Spatial layout entries

■ ■ ■

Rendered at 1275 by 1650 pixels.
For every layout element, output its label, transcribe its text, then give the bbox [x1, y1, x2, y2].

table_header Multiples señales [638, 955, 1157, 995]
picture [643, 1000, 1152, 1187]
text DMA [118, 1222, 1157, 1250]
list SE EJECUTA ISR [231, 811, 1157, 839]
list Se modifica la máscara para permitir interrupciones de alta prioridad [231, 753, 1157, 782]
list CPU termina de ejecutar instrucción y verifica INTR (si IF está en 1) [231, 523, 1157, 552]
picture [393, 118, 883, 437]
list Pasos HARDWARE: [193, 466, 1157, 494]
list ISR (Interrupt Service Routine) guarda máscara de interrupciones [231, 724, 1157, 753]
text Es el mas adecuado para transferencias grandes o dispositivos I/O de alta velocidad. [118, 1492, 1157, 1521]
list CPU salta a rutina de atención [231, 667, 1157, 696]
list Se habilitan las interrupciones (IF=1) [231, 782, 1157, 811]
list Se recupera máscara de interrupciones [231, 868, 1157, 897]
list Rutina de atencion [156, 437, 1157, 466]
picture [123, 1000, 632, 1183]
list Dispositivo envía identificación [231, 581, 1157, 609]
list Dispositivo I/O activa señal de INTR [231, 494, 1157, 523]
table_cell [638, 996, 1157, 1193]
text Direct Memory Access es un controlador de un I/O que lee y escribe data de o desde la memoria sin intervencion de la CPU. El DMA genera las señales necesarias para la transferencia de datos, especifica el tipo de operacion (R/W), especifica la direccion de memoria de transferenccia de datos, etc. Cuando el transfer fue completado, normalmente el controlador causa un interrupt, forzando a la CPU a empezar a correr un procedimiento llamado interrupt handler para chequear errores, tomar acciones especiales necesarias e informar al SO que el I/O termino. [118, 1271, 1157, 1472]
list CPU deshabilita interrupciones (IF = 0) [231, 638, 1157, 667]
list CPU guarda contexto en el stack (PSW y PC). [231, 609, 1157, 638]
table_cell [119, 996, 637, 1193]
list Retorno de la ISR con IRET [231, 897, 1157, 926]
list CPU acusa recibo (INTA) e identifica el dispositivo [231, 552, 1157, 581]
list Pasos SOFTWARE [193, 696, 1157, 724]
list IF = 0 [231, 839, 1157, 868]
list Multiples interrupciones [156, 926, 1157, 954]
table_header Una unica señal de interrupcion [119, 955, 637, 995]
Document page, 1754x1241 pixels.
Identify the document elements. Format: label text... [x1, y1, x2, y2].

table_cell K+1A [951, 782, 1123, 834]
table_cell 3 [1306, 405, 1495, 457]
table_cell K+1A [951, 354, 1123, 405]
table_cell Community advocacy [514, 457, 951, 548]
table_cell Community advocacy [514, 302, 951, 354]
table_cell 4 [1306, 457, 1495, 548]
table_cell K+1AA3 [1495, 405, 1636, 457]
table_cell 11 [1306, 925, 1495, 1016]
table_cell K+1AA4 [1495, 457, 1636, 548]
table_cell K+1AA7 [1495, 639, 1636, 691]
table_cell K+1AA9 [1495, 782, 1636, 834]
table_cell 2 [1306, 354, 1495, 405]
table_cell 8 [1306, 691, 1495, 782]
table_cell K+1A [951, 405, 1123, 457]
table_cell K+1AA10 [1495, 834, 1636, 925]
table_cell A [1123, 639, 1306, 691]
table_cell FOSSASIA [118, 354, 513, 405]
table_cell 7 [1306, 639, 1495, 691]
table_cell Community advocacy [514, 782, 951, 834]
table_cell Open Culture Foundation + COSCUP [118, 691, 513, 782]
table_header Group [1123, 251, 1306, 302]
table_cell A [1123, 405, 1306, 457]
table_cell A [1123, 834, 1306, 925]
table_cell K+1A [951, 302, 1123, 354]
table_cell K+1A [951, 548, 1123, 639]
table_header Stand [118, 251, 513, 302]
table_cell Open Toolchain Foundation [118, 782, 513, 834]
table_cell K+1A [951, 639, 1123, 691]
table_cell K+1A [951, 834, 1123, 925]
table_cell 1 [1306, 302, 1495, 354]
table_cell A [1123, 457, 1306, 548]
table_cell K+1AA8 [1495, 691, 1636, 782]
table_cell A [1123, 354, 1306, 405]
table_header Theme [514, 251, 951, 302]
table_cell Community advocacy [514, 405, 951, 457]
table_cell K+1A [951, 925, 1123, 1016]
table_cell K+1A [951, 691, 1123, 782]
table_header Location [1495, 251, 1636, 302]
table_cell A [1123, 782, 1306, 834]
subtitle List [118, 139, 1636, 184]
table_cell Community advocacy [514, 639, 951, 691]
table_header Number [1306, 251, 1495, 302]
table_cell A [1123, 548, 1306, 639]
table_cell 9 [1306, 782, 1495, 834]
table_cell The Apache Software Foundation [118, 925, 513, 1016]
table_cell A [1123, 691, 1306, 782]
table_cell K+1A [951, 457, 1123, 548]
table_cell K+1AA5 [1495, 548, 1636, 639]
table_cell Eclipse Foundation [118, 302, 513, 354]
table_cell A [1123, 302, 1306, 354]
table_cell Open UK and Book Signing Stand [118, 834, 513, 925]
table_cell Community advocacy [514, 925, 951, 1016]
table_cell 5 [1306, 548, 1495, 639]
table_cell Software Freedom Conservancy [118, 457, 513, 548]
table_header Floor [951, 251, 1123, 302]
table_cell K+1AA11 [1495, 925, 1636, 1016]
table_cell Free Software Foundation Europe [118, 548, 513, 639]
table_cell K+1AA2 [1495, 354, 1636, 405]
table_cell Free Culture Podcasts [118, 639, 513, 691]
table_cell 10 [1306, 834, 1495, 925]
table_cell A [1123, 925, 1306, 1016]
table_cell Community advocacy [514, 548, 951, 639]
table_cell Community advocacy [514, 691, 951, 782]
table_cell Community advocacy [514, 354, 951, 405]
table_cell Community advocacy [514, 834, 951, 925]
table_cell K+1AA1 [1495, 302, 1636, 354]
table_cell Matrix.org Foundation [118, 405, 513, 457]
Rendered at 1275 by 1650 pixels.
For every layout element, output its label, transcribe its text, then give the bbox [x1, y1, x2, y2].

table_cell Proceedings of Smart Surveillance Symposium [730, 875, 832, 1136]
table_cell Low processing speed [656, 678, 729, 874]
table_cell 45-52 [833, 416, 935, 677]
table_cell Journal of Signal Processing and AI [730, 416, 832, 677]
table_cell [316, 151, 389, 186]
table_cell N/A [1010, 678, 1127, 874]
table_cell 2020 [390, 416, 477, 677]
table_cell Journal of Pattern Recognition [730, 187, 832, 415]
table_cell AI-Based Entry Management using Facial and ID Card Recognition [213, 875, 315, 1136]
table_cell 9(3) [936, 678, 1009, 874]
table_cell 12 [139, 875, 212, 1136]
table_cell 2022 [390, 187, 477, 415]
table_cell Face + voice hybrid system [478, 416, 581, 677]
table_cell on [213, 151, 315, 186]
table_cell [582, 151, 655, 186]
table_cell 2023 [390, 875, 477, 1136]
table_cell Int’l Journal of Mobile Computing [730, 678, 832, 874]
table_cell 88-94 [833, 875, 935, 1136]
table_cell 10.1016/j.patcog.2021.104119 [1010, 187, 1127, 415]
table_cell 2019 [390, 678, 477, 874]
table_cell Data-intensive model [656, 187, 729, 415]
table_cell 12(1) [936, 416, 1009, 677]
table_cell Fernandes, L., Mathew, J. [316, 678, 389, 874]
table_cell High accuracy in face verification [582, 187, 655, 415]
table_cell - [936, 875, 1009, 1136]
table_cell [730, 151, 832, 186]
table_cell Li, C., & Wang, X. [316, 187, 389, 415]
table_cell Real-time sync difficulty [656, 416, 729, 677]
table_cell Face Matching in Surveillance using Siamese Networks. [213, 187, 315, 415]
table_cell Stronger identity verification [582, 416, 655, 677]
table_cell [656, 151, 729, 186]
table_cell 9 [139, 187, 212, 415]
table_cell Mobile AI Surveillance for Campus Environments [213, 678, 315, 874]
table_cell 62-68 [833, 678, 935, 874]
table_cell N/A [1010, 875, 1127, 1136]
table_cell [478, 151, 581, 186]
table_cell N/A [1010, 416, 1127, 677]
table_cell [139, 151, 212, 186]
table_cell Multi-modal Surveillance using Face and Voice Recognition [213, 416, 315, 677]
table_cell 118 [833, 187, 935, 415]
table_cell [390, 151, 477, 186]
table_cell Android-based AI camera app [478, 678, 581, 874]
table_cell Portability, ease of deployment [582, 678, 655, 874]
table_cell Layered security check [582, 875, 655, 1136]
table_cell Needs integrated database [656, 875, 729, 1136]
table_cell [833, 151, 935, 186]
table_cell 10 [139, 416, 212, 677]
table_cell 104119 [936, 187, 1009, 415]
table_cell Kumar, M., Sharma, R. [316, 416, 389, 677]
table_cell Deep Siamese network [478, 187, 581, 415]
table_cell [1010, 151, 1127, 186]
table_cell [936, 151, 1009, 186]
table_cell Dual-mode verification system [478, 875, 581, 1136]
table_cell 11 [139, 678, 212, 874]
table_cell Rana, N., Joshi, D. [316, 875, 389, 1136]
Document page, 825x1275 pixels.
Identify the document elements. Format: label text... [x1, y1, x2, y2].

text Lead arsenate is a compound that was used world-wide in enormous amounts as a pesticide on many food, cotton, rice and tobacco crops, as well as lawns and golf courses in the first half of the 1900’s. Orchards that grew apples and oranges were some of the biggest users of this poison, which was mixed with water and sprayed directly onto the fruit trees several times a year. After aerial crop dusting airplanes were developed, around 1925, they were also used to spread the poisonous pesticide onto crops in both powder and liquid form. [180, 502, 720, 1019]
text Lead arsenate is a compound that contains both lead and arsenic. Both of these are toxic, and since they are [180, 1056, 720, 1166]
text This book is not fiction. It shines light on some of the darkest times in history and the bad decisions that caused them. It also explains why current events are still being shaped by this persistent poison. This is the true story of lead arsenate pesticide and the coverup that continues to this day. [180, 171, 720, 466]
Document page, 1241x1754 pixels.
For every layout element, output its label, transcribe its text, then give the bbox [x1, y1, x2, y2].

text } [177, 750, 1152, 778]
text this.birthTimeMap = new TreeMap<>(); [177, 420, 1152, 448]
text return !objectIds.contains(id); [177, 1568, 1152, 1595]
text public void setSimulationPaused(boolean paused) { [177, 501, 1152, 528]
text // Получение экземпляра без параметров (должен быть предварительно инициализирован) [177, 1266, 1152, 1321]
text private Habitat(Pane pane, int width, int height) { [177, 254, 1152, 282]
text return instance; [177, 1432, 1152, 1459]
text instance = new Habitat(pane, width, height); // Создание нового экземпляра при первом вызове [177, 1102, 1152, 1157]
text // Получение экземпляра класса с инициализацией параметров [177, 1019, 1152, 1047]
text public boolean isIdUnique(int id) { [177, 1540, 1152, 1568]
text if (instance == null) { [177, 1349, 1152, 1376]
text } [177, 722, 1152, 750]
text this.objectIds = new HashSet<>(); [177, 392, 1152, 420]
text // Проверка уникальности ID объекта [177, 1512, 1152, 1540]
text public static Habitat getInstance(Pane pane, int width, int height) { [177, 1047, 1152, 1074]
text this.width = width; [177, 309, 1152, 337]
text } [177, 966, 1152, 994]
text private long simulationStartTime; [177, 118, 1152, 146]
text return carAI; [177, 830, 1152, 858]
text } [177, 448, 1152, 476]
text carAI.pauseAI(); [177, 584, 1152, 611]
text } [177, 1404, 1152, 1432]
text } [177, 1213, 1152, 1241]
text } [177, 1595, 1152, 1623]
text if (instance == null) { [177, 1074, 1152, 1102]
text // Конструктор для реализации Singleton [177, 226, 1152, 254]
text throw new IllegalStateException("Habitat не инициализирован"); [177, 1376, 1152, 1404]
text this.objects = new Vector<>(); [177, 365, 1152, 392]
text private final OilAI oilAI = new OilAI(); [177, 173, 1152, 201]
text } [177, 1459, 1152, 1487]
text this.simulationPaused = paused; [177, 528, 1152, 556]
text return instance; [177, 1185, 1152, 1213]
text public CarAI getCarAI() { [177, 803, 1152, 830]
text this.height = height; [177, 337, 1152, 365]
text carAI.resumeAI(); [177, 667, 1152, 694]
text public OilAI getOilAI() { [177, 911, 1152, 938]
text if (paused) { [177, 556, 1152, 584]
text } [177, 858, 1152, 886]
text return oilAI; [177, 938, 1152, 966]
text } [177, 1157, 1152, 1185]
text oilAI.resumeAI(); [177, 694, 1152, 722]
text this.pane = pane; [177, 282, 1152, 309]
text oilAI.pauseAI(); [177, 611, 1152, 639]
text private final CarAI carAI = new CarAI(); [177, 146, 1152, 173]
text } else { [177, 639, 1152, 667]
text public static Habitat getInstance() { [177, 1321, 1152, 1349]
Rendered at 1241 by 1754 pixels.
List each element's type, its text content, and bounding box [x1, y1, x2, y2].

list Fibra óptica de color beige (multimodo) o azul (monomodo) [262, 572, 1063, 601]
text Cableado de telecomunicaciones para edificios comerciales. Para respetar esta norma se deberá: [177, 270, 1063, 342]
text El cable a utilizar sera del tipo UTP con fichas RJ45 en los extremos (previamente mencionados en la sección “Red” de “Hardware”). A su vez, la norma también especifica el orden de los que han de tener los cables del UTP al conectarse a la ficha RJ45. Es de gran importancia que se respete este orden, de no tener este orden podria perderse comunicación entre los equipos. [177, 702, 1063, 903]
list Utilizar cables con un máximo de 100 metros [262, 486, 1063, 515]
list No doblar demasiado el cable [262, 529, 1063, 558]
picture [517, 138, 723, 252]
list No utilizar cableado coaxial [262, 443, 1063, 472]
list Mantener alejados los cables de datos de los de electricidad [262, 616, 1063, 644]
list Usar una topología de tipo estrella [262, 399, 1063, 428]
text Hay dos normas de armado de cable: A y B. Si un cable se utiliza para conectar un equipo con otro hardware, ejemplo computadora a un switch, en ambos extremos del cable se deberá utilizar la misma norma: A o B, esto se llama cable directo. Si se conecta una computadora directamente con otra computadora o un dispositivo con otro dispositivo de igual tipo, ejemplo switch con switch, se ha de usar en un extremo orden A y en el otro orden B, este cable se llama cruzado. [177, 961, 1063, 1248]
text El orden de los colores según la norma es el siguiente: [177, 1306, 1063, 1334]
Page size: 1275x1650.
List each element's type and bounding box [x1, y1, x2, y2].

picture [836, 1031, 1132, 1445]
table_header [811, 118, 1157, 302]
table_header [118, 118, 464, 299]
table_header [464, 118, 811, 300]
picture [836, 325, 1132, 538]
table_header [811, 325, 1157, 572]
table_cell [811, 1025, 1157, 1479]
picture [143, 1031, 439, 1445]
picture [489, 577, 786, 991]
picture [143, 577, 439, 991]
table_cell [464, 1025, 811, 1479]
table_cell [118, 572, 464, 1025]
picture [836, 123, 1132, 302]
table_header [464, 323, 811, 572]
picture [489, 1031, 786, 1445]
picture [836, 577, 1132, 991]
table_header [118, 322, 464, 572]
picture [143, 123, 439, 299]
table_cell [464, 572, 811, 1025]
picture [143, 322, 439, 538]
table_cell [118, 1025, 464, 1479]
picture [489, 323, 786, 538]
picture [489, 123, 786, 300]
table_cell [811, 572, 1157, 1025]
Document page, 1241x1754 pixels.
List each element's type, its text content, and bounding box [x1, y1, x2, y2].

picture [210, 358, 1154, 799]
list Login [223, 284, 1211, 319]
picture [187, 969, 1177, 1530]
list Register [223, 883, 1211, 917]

■ ■ ■

§ **STATED PROBLEM**: Please count the lines above that contain the word "times", matching case exactly, and give only the number.

§ **RESPONSE TO THIS TASK**: 2